=== Begin Enclosure ===

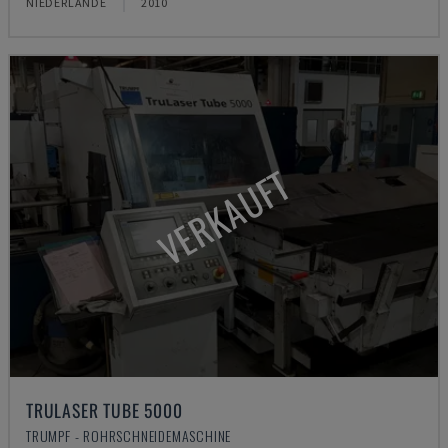
NIEDERLANDE
2010
VERKAUFT
TRULASER TUBE 5000
TRUMPF - ROHRSCHNEIDEMASCHINE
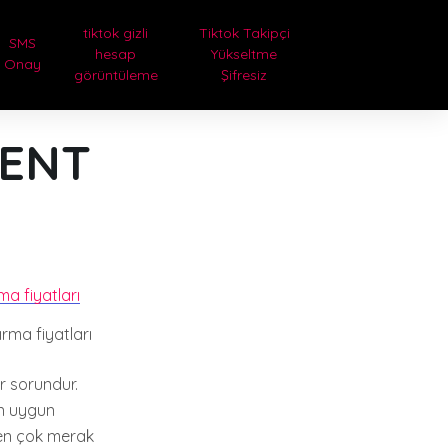
tiktok gizli
Tiktok Takipçi
SMS
hesap
Yükseltme
Onay
görüntüleme
Şifresiz
DENT
ırma fiyatları
ir sorundur.
en uygun
 en çok merak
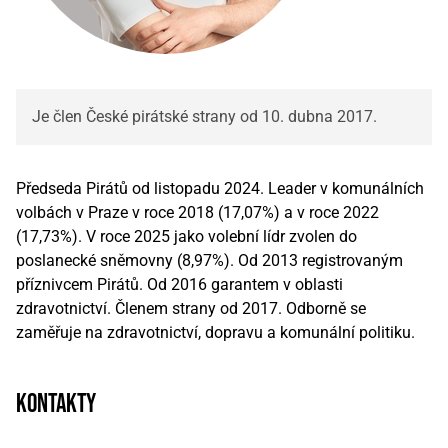
Je člen České pirátské strany od 10. dubna 2017.
Předseda Pirátů od listopadu 2024. Leader v komunálních
volbách v Praze v roce 2018 (17,07%) a v roce 2022
(17,73%). V roce 2025 jako volební lídr zvolen do
poslanecké sněmovny (8,97%). Od 2013 registrovaným
příznivcem Pirátů. Od 2016 garantem v oblasti
zdravotnictví. Členem strany od 2017. Odborně se
zaměřuje na zdravotnictví, dopravu a komunální politiku.
kontakty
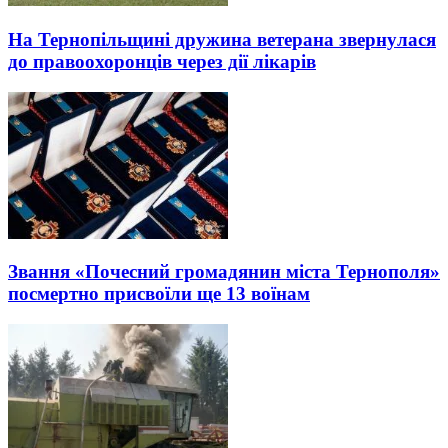
На Тернопільщині дружина ветерана звернулася
до правоохоронців через дії лікарів
Звання «Почесний громадянин міста Тернополя»
посмертно присвоїли ще 13 воїнам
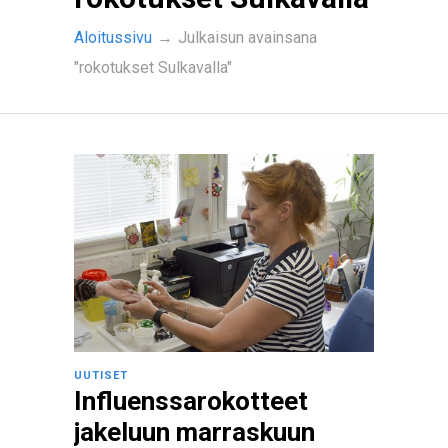
Aloitussivu
→
Julkaisun avainsana
"rokotukset Sulkavalla"
UUTISET
Influenssarokotteet
jakeluun marraskuun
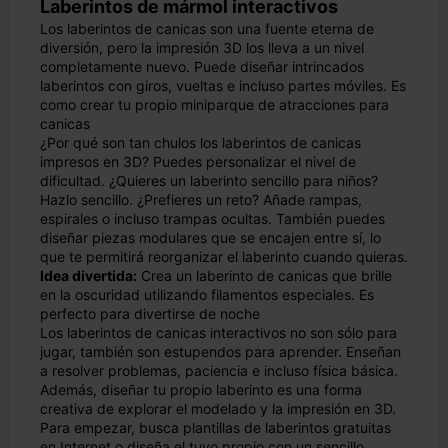
Laberintos de mármol interactivos
Los laberintos de canicas son una fuente eterna de
diversión, pero la impresión 3D los lleva a un nivel
completamente nuevo. Puede diseñar intrincados
laberintos con giros, vueltas e incluso partes móviles. Es
como crear tu propio miniparque de atracciones para
canicas
¿Por qué son tan chulos los laberintos de canicas
impresos en 3D? Puedes personalizar el nivel de
dificultad. ¿Quieres un laberinto sencillo para niños?
Hazlo sencillo. ¿Prefieres un reto? Añade rampas,
espirales o incluso trampas ocultas. También puedes
diseñar piezas modulares que se encajen entre sí, lo
que te permitirá reorganizar el laberinto cuando quieras.
Idea divertida:
Crea un laberinto de canicas que brille
en la oscuridad utilizando filamentos especiales. Es
perfecto para divertirse de noche
Los laberintos de canicas interactivos no son sólo para
jugar, también son estupendos para aprender. Enseñan
a resolver problemas, paciencia e incluso física básica.
Además, diseñar tu propio laberinto es una forma
creativa de explorar el modelado y la impresión en 3D.
Para empezar, busca plantillas de laberintos gratuitas
en Internet o diseña el tuyo propio con un sencillo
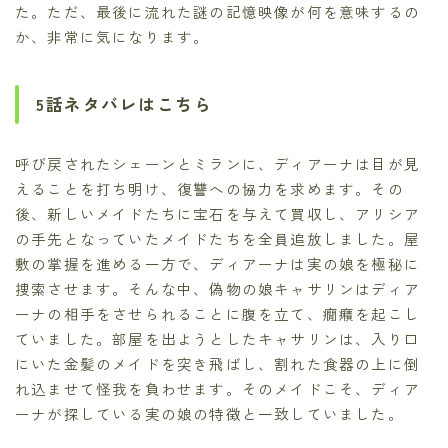
た。ただ、最後に流れた謎の記憶映像が何を意味するの
か、非常に気になります。
5話ネタバレはこちら
呼び戻されたシェーンとミランに、ディアーナは目が見
えることを打ち明け、復讐への協力を求めます。その
後、新しいメイドたちに宝石を与えて買収し、アリシア
の手先となっていたメイドたちを全員追放しました。屋
敷の掌握を進める一方で、ディアーナは実の娘を極秘に
捜索させます。そんな中、偽物の娘キャサリンはディア
ーナの相手をさせられることに腹を立て、癇癪を起こし
ていました。部屋を出ようとしたキャサリンは、入り口
にいた金髪のメイドを突き飛ばし、割れた食器の上に倒
れ込ませて怪我を負わせます。そのメイドこそ、ディア
ーナが探している実の娘の特徴と一致していました。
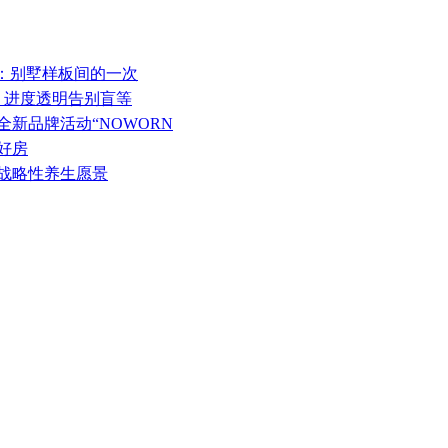
潮鸣：别墅样板间的一次
送，进度透明告别盲等
全新品牌活动“NOWORN
好房
的战略性养生愿景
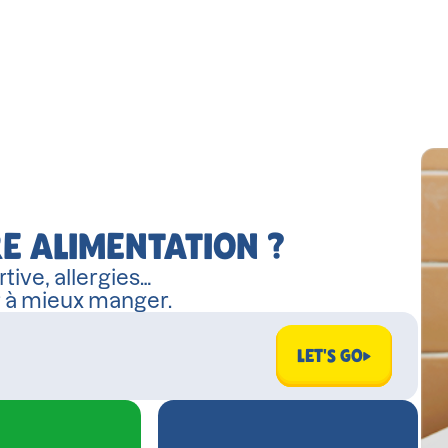
E ALIMENTATION ?
tive, allergies…
r à mieux manger.
LET'S GO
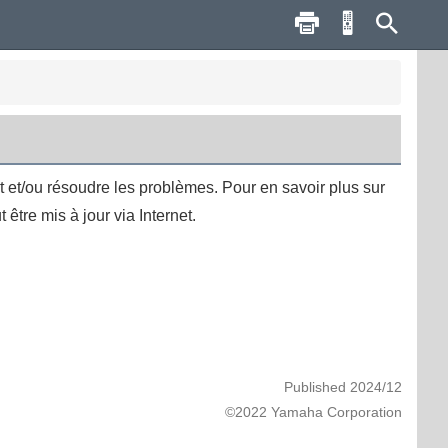
t et/ou résoudre les problèmes. Pour en savoir plus sur
tre mis à jour via Internet.
Published 2024/12
©2022 Yamaha Corporation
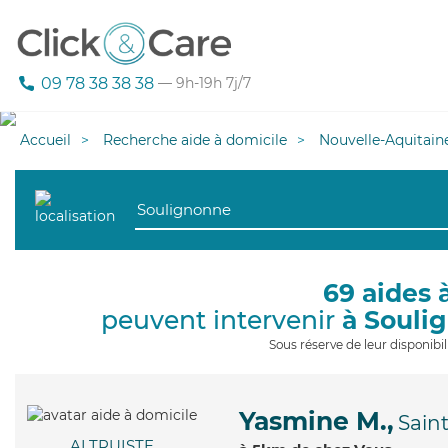
09 78 38 38 38
— 9h-19h 7j/7
Accueil
Recherche aide à domicile
Nouvelle-Aquitain
69 aides 
peuvent intervenir
à Souli
Sous réserve de leur disponib
Yasmine M.,
Sain
ALTRUISTE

=== End Enclosure ===

## EXERCISE OBJECTIVE
Please reproduce the material from the line containing "tiktok gizli" through the line containing "посмертно присвоїли ще 13 воїнам", without the pictures.

## EXERCISE ANSWER
tiktok gizli
Tiktok Takipçi
SMS
hesap
Yükseltme
Onay
görüntüleme
Şifresiz
DENT
ırma fiyatları
ir sorundur.
en uygun
 en çok merak
Je člen České pirátské strany od 10. dubna 2017.
Předseda Pirátů od listopadu 2024. Leader v komunálních
volbách v Praze v roce 2018 (17,07%) a v roce 2022
(17,73%). V roce 2025 jako volební lídr zvolen do
poslanecké sněmovny (8,97%). Od 2013 registrovaným
příznivcem Pirátů. Od 2016 garantem v oblasti
zdravotnictví. Členem strany od 2017. Odborně se
zaměřuje na zdravotnictví, dopravu a komunální politiku.
kontakty
На Тернопільщині дружина ветерана звернулася
до правоохоронців через дії лікарів
Звання «Почесний громадянин міста Тернополя»
посмертно присвоїли ще 13 воїнам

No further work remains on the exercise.